··· Data to use ···
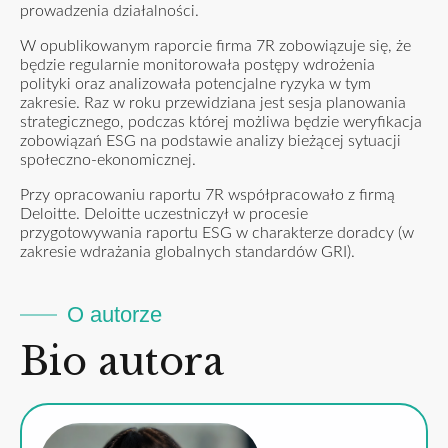
prowadzenia działalności.
W opublikowanym raporcie firma 7R zobowiązuje się, że
będzie regularnie monitorowała postępy wdrożenia
polityki oraz analizowała potencjalne ryzyka w tym
zakresie. Raz w roku przewidziana jest sesja planowania
strategicznego, podczas której możliwa będzie weryfikacja
zobowiązań ESG na podstawie analizy bieżącej sytuacji
społeczno-ekonomicznej.
Przy opracowaniu raportu 7R współpracowało z firmą
Deloitte. Deloitte uczestniczył w procesie
przygotowywania raportu ESG w charakterze doradcy (w
zakresie wdrażania globalnych standardów GRI).
O autorze
Bio autora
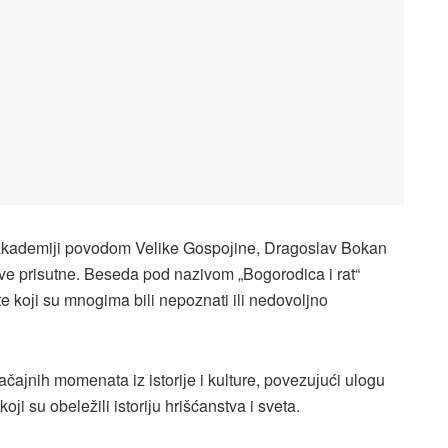
akademiјi povodom Velike Gospoјine, Dragoslav Bokan
ve prisutne. Beseda pod nazivom „Bogorodica i rat“
te koјi su mnogima bili nepoznati ili nedovoljno
čaјnih momenata iz istoriјe i kulture, povezuјući ulogu
i su obeležili istoriјu hrišćanstva i sveta.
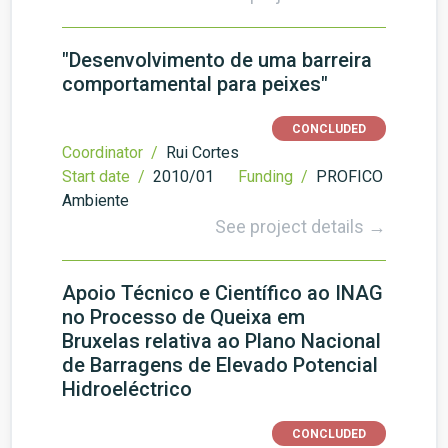
"Desenvolvimento de uma barreira
comportamental para peixes"
CONCLUDED
Coordinator /
Rui Cortes
Start date /
2010/01
Funding /
PROFICO
Ambiente
See project details →
Apoio Técnico e Científico ao INAG
no Processo de Queixa em
Bruxelas relativa ao Plano Nacional
de Barragens de Elevado Potencial
Hidroeléctrico
CONCLUDED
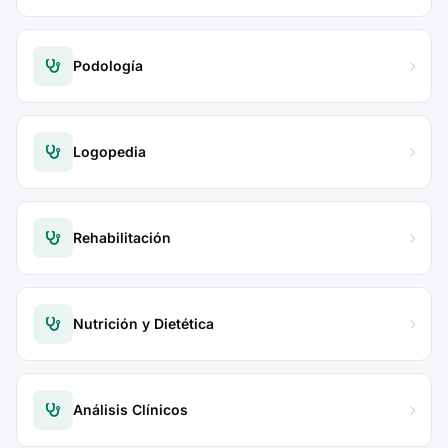
Podología
Logopedia
Rehabilitación
Nutrición y Dietética
Análisis Clínicos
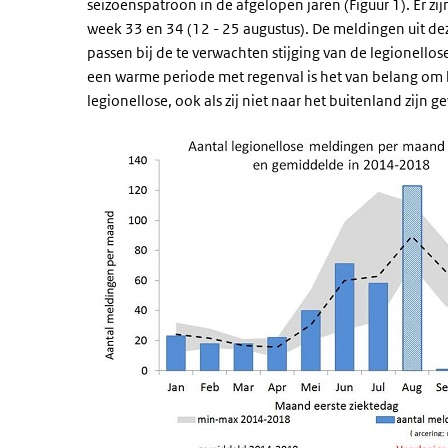
seizoenspatroon in de afgelopen jaren (Figuur 1). Er zi
week 33 en 34 (12 - 25 augustus). De meldingen uit dez
passen bij de te verwachten stijging van de legionellos
een warme periode met regenval is het van belang om b
legionellose, ook als zij niet naar het buitenland zijn 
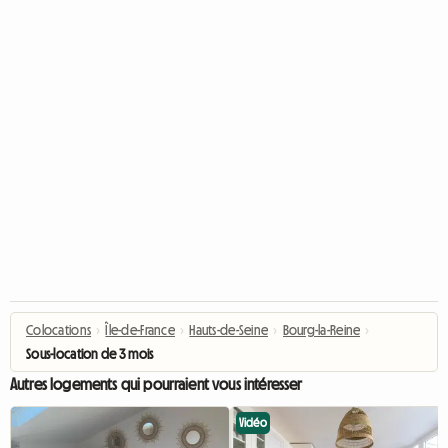
Colocations
›
Île-de-France
›
Hauts-de-Seine
›
Bourg-la-Reine
›
Sous-location de 3 mois
Autres logements qui pourraient vous intéresser
Vidéo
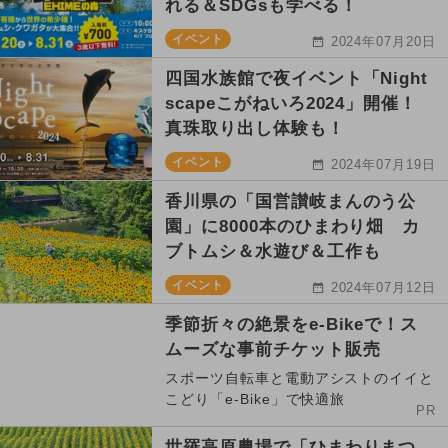
れる＆SDGsも学べる！
イベント
2024年07月20日
四国水族館で夜イベント「Night
scapeこがねいろ2024」開催！
真珠取り出し体験も！
イベント
2024年07月19日
香川県の「国営讃岐まんのう公
園」に8000本のひまわり畑 カ
ブトムシ＆水遊び＆工作も
イベント
2024年07月12日
季節折々の絶景をe-Bikeで！ス
ムーズな事前チケット販売
スポーツ自転車と電動アシストのイイと
こどり「e-Bike」で快適旅
PR
世羅高原農場で「ひまわりまつ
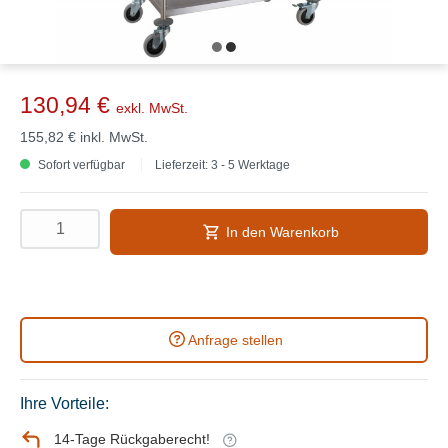
130,94 €
exkl. MwSt.
155,82 €
inkl. MwSt.
Sofort verfügbar
Lieferzeit: 3 - 5 Werktage
In den Warenkorb
Anfrage stellen
Ihre Vorteile:
14-Tage Rückgaberecht!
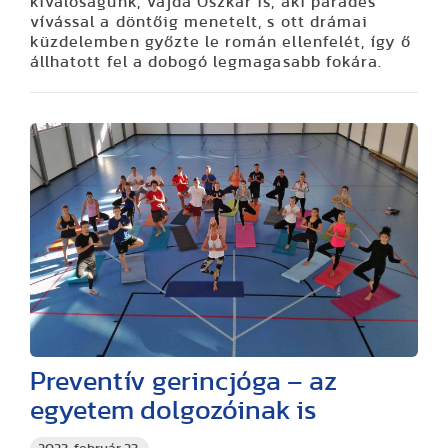
kiválóságunk, Vajda Oszkár is, aki parádés
vívással a döntőig menetelt, s ott drámai
küzdelemben győzte le román ellenfelét, így ő
állhatott fel a dobogó legmagasabb fokára.
Preventív gerincjóga – az
egyetem dolgozóinak is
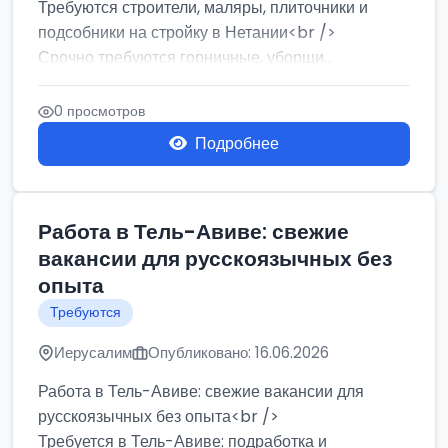
Требуются строители, маляры, плиточники и
подсобники на стройку в Нетании<br />
Срочно требуются горничные, уборщи...
0 просмотров
Подробнее
Работа в Тель-Авиве: свежие
вакансии для русскоязычных без
опыта
Требуются
Иерусалим
Опубликовано: 16.06.2026
Работа в Тель-Авиве: свежие вакансии для
русскоязычных без опыта<br />
Требуется в Тель-Авиве: подработка и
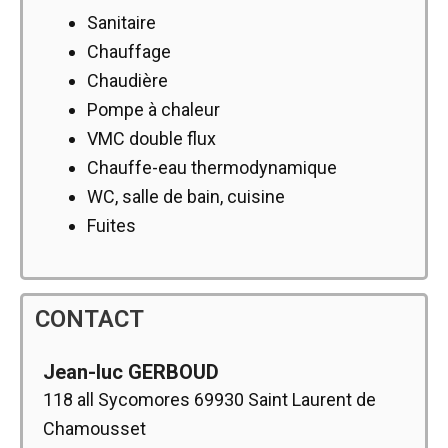
Sanitaire
Chauffage
Chaudière
Pompe à chaleur
VMC double flux
Chauffe-eau thermodynamique
WC, salle de bain, cuisine
Fuites
CONTACT
Jean-luc GERBOUD
118 all Sycomores 69930 Saint Laurent de
Chamousset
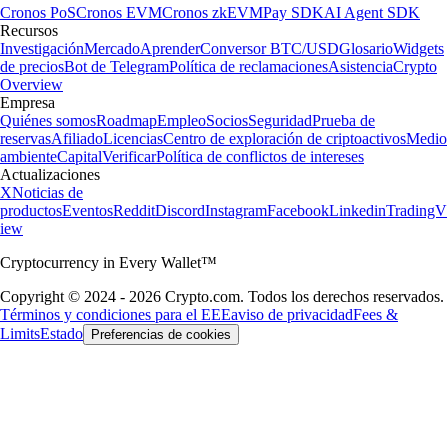
Cronos PoS
Cronos EVM
Cronos zkEVM
Pay SDK
AI Agent SDK
Recursos
Investigación
Mercado
Aprender
Conversor BTC/USD
Glosario
Widgets
de precios
Bot de Telegram
Política de reclamaciones
Asistencia
Crypto
Overview
Empresa
Quiénes somos
Roadmap
Empleo
Socios
Seguridad
Prueba de
reservas
Afiliado
Licencias
Centro de exploración de criptoactivos
Medio
ambiente
Capital
Verificar
Política de conflictos de intereses
Actualizaciones
X
Noticias de
productos
Eventos
Reddit
Discord
Instagram
Facebook
Linkedin
TradingV
iew
Cryptocurrency in Every Wallet™
Copyright © 2024 - 2026 Crypto.com. Todos los derechos reservados.
Términos y condiciones para el EEE
aviso de privacidad
Fees &
Limits
Estado
Preferencias de cookies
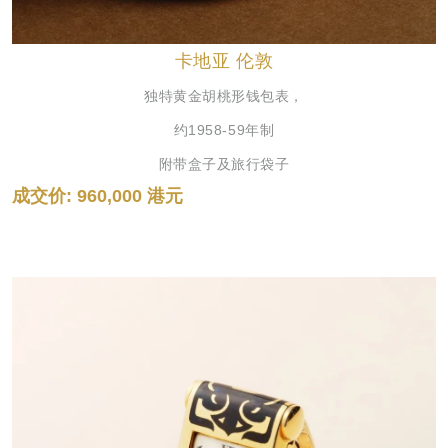
卡地亚 伦敦
独特黄金胡桃形钱包表，
约1958-59年制
附带盒子及旅行袋子
成交价: 960,000 港元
···
Task brief: Only a number should be given in reply: how many lines in the entries above hold "Работа".

Result: 2